- **Task goal**
Copy out the entries below exactly as they stand, but only from the line containing "related proteins via" through the line containing "provide any direct".

- **Entries supplied**
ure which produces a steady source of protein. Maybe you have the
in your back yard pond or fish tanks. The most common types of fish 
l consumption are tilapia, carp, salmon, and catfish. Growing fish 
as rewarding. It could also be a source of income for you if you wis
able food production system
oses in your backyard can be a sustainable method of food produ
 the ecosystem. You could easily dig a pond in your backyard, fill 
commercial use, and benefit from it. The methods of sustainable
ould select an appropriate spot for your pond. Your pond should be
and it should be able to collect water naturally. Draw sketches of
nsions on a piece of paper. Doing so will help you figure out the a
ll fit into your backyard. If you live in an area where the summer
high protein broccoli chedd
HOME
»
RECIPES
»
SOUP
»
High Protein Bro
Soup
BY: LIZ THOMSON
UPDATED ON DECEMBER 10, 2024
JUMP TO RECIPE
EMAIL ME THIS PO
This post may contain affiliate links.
--
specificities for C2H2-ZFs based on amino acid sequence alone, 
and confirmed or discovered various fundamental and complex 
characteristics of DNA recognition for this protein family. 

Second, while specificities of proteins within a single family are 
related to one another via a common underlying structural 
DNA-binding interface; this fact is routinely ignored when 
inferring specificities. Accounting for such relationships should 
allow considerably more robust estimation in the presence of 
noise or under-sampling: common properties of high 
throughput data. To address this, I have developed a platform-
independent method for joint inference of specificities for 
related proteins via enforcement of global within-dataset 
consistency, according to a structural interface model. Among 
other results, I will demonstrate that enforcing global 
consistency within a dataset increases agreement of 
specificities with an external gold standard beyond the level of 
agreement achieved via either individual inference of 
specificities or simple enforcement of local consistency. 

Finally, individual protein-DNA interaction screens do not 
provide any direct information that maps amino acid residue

- **Solution to the exercise**
related proteins via enforcement of global within-dataset 
consistency, according to a structural interface model. Among 
other results, I will demonstrate that enforcing global 
consistency within a dataset increases agreement of 
specificities with an external gold standard beyond the level of 
agreement achieved via either individual inference of 
specificities or simple enforcement of local consistency. 

Finally, individual protein-DNA interaction screens do not 
provide any direct information that maps amino acid residue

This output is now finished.